**WORK REQUEST**
Go through the records, and copy each line in which the string "wide" is present.

**RECORDED DATA**

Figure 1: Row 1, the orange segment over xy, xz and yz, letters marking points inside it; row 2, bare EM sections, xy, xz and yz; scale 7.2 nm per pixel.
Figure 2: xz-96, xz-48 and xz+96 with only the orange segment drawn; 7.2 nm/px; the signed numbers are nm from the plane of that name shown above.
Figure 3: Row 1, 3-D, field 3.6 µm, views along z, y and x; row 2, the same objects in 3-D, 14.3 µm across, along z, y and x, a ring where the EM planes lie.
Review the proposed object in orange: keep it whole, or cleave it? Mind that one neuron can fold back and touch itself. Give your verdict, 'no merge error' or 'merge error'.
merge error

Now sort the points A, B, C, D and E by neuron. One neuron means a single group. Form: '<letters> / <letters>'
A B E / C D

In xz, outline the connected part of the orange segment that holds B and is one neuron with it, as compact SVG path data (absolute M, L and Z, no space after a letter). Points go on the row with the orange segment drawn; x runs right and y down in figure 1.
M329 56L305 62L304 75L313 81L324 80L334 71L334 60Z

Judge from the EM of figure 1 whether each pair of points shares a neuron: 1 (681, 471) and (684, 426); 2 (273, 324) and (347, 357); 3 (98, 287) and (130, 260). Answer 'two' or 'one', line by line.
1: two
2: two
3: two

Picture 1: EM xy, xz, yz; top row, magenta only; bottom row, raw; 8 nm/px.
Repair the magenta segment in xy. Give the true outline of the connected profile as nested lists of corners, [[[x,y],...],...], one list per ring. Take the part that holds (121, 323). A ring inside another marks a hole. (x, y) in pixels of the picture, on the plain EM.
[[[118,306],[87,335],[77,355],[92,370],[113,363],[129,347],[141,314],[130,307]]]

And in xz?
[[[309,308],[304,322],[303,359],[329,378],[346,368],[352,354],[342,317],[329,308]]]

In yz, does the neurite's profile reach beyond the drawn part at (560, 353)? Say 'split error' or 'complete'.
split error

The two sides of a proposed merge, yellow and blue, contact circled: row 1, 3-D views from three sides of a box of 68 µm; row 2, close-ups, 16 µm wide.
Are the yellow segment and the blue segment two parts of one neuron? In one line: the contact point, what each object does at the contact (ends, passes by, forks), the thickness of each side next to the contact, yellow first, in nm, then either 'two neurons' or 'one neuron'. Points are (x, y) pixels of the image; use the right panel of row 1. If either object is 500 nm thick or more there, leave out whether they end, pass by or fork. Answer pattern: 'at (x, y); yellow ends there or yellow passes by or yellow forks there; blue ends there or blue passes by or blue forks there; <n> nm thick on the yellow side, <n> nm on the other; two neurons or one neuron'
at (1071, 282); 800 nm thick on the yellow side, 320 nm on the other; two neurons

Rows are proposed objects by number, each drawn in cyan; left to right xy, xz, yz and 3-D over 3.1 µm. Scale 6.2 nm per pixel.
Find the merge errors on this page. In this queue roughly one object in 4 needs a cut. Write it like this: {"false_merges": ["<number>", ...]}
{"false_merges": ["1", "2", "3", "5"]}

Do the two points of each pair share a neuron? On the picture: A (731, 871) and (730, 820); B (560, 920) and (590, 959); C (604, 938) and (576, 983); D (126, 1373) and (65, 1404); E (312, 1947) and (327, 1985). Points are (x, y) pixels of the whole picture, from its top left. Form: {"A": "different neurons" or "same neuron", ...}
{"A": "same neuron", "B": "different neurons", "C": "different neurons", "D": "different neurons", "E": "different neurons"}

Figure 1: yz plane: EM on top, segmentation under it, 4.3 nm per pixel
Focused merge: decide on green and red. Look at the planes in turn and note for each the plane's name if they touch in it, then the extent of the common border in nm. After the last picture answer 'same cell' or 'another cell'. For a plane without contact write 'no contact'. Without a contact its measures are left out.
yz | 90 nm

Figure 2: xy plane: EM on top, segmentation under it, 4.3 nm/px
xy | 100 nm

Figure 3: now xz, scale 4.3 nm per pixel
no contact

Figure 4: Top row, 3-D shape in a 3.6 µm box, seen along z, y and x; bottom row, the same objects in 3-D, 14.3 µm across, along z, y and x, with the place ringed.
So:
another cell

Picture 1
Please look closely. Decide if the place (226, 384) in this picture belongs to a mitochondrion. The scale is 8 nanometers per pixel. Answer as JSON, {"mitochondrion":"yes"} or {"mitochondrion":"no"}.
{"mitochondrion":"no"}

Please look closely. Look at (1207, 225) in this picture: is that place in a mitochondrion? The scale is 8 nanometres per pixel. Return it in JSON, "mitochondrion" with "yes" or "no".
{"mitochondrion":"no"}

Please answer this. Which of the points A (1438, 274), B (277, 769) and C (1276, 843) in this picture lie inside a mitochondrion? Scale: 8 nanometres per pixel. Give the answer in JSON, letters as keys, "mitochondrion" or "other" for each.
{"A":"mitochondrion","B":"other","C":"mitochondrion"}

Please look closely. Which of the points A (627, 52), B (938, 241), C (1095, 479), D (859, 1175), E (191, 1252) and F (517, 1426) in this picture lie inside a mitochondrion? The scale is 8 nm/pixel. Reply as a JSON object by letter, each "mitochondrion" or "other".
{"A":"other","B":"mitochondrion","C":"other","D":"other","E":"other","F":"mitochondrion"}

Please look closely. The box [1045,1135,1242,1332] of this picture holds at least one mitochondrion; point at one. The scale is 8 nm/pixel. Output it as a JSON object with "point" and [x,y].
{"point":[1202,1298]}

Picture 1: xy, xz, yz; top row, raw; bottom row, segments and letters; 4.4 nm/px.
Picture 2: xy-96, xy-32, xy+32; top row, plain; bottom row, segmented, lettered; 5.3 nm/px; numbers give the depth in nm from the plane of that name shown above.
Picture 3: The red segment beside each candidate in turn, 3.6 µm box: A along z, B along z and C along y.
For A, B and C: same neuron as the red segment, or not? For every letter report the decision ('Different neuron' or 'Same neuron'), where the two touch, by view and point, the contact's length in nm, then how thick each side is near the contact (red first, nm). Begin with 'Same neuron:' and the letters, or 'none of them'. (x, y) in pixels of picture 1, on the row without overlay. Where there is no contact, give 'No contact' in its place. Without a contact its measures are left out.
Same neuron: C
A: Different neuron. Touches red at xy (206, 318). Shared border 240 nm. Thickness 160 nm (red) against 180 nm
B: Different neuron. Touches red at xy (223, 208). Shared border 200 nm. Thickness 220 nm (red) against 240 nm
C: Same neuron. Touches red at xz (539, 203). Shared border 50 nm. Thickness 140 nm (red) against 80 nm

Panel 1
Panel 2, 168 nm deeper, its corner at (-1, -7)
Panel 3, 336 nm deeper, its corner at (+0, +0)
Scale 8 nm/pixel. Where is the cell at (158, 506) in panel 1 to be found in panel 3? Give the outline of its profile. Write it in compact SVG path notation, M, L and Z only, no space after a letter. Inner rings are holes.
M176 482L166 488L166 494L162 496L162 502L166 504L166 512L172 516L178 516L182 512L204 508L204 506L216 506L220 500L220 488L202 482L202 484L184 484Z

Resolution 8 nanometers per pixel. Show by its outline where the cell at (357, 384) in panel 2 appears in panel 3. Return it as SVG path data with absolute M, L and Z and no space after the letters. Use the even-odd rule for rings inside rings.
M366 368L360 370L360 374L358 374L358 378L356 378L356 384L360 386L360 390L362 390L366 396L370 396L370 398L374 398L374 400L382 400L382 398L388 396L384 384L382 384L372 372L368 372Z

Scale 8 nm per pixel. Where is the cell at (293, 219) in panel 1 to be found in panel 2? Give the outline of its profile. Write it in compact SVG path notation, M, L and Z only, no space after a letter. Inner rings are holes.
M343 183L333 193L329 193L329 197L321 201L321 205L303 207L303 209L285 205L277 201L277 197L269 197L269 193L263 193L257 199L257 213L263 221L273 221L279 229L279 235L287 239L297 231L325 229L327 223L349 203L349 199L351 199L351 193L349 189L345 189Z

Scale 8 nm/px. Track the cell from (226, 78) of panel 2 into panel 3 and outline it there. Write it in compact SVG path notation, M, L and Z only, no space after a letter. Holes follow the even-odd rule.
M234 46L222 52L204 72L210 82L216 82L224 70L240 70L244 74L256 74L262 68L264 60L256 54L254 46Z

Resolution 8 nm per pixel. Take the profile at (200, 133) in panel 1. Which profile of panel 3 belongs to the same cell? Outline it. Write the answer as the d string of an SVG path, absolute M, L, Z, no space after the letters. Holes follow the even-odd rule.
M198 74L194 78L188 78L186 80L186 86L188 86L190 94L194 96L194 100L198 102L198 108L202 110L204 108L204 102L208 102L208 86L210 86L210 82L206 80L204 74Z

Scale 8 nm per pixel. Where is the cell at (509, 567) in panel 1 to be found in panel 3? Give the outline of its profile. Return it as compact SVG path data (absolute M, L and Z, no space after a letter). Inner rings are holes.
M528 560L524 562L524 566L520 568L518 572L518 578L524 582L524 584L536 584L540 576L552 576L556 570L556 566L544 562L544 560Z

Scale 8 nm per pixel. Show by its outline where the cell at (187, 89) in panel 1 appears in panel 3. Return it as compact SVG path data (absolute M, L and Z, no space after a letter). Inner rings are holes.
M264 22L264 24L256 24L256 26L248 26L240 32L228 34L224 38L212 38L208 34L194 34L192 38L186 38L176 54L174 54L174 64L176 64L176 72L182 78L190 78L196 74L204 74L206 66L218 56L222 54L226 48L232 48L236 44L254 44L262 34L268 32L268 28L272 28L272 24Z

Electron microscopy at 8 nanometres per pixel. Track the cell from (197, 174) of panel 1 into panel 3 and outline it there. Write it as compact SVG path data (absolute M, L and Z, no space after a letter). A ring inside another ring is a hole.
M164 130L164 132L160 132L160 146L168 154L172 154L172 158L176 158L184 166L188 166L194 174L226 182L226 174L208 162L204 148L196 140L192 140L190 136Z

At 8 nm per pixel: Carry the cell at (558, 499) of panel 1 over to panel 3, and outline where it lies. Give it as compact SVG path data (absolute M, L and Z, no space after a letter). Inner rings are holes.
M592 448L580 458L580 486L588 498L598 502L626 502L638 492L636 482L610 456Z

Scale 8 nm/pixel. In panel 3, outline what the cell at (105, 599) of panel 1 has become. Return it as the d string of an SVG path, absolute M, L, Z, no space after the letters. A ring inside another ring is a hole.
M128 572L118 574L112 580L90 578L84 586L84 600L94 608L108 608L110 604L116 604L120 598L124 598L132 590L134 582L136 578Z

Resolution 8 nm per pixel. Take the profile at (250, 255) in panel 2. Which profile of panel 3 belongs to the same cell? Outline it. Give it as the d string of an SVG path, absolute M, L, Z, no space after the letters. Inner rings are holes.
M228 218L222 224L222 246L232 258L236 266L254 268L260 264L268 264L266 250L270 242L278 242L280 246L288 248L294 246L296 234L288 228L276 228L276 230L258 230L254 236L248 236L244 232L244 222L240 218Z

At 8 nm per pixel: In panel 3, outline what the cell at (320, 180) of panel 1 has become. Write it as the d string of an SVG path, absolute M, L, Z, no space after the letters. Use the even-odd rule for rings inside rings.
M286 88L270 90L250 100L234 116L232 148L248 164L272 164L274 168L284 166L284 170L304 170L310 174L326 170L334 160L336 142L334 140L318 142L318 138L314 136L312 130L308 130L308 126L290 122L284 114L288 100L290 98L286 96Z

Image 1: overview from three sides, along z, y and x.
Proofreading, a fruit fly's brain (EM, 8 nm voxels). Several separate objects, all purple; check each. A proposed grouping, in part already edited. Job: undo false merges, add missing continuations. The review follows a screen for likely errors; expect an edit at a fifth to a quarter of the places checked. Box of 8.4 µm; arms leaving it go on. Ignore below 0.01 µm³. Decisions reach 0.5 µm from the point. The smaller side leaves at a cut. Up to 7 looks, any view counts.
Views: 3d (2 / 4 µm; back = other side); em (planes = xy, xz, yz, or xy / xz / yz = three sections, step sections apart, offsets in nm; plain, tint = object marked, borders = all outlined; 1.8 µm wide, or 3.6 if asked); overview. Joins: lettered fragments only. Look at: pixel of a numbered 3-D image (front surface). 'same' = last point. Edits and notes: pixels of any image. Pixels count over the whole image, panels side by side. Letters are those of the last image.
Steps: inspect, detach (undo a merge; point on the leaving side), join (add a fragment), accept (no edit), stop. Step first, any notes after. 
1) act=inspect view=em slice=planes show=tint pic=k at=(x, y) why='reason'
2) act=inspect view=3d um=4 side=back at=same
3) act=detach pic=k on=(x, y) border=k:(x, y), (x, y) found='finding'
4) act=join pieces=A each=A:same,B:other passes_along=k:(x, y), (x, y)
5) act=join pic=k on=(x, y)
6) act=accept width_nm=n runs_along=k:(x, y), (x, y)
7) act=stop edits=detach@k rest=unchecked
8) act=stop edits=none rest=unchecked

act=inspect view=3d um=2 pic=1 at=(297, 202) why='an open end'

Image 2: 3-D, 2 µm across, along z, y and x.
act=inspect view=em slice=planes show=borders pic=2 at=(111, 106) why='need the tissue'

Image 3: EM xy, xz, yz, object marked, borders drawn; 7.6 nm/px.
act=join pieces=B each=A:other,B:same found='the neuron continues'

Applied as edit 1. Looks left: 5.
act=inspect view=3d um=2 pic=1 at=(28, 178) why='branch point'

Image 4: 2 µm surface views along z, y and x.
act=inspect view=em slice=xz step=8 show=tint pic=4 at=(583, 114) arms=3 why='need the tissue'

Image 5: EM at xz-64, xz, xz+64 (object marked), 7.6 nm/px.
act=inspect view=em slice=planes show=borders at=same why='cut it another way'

**RESPONSE TO THE TASK**
The two sides of a proposed merge, yellow and blue, contact circled: row 1, 3-D views from three sides of a box of 68 µm; row 2, close-ups, 16 µm wide.
Views: 3d (2 / 4 µm; back = other side); em (planes = xy, xz, yz, or xy / xz / yz = three sections, step sections apart, offsets in nm; plain, tint = object marked, borders = all outlined; 1.8 µm wide, or 3.6 if asked); overview. Joins: lettered fragments only. Look at: pixel of a numbered 3-D image (front surface). 'same' = last point. Edits and notes: pixels of any image. Pixels count over the whole image, panels side by side. Letters are those of the last image.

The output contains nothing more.